Wie man Unterrichtsausfall erfolgreich bekämpfen kann, hat die CDU-geführte Landesregierung von 2005 bis 2010 gezeigt.
(Zurufe von der SPD: Oh!)
Wir haben damals den Unterrichtsausfall halbiert, sehr geehrte Damen und Herren!
(Beifall von der CDU)
Frau Ministerin Löhrmann, wenn Sie Ihre Arbeit nun nicht machen wollen oder können, dann sagen Sie das nicht nur dem Parlament, sondern sagen Sie es auch deutlich unseren Schulen, unseren Eltern, unseren Kindern und unseren Bürgerinnen im Land!
(Beifall von der CDU)
Wir fordern Sie auf, unverzüglich ein Konzept zur Messung von Unterrichtsausfall vorzulegen: damit wir wissen, wo und vor allen Dingen auch in welchen Fächern Defizite behoben werden müssen, damit unsere Schülerinnen und Schüler die gleichen Chancen auf Lernerfolg haben wie die Schülerinnen und Schüler in Bayern oder Sachsen. – Herzlichen Dank für Ihre Aufmerksamkeit.
(Beifall von der CDU und der FDP)
Präsidentin Carina Gödecke: Vielen Dank, Frau Kollegin Vogt. – Für die SPD-Fraktion hat Frau Kollegin Hendricks das Wort.
Renate Hendricks (SPD): Sehr geehrte Frau Präsidentin! Liebe Kollegen und Kolleginnen! Meine sehr geehrten Damen und Herren! Frau Vogt, als Resümee Ihrer Rede kann ich nur feststellen: Das war ein Bauchplatscher, und zwar deshalb – darauf werde ich gleich noch näher eingehen –, weil die Geschichte der Unterrichtsausfallstatistik der CDU nun wahrlich kein Ruhmesblatt ist.
(Vereinzelt Beifall von der SPD – Armin Laschet [CDU]: Wie bitte?)
Meine Damen und Herren von der CDU, zurzeit wollen Sie aber auch gar nicht gemeinsam mit uns sachliche Überlegungen zum Wohle der Schüler und Schülerinnen anstellen. Vielmehr geht es Ihnen um Theaterdonner. Wenn das Thema „Unterrichtsausfall“ im Jahr 2005 so erfolgreich für einen gewesen ist, kann man es ja für die Kommunalwahl noch einmal aufwärmen.
(Armin Laschet [CDU]: Ja!)
Genau das wollen Sie gerade tun.
Frau Vogt, Sie haben eben gesagt, man müsse seinen Gegner kennen. Nach dieser Rede wissen wir, wo unser Gegner sitzt.

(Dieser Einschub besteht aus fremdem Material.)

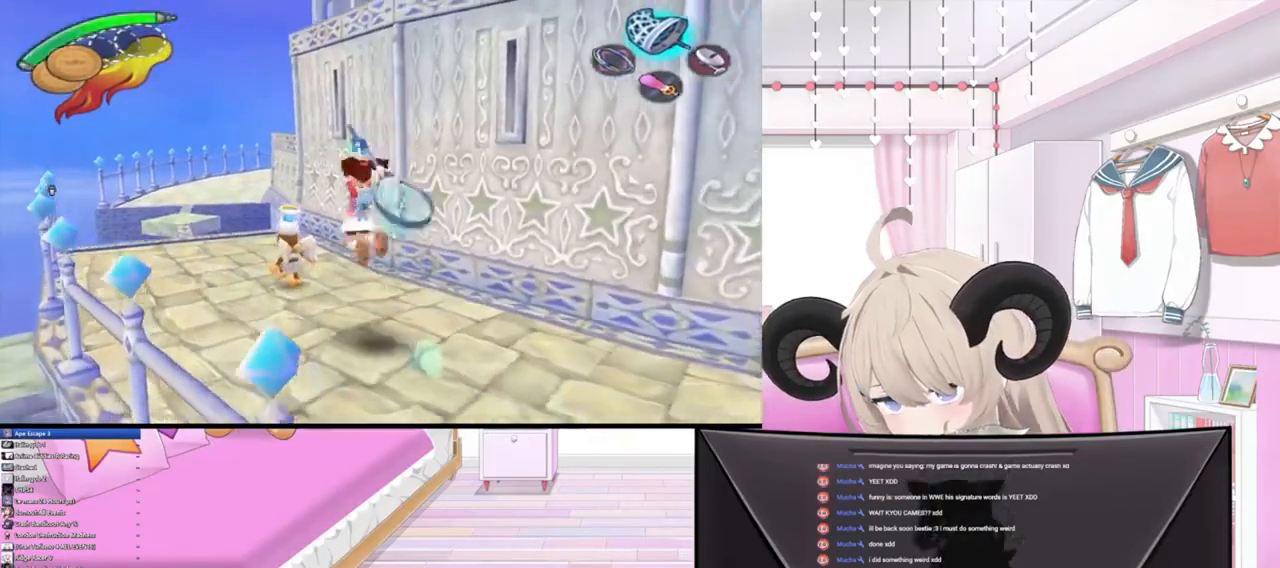
{"buttons": [], "left_stick": "up", "right_stick": "center", "events": [[100, "right_stick", "up-left"], [200, "right_stick", "center"]]}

(Vereinzelt Beifall von der SPD)
Mit dieser Rede weichen Sie aber auch von dem ab, was wir als Parlamentarier gemeinsam verabredet haben; denn am 22. Januar 2014 haben wir uns im Schulausschuss mit allen Fraktionen darauf verständigt, zunächst das Gutachten mit den Gutachtern zu diskutieren und erst danach zu einer Schlussfolgerung zu kommen. Wie wenig Ihnen an der Sachdiskussion gelegen ist, ist daran zu erkennen, dass Sie heute direkt über Ihren Antrag abstimmen lassen wollen, statt in eine sachliche Diskussion mit uns einzusteigen.
(Vereinzelt Beifall von der SPD)
Nunmehr formuliert die CDU in ihrem Antrag, dass das Ministerium die Frage der Entwicklung eines Untersuchungsdesigns zur Erfassung von Unterrichtsausfall dem Parlament zuschieben wolle. Das ist ein merkwürdiger Vorwurf, meine Damen und Herren. Ich habe nicht den Eindruck, dass das MSW uns hier etwas zuschiebt, sondern denke, dass wir uns mit gutem Grund auf das beschriebene Prozedere einlassen.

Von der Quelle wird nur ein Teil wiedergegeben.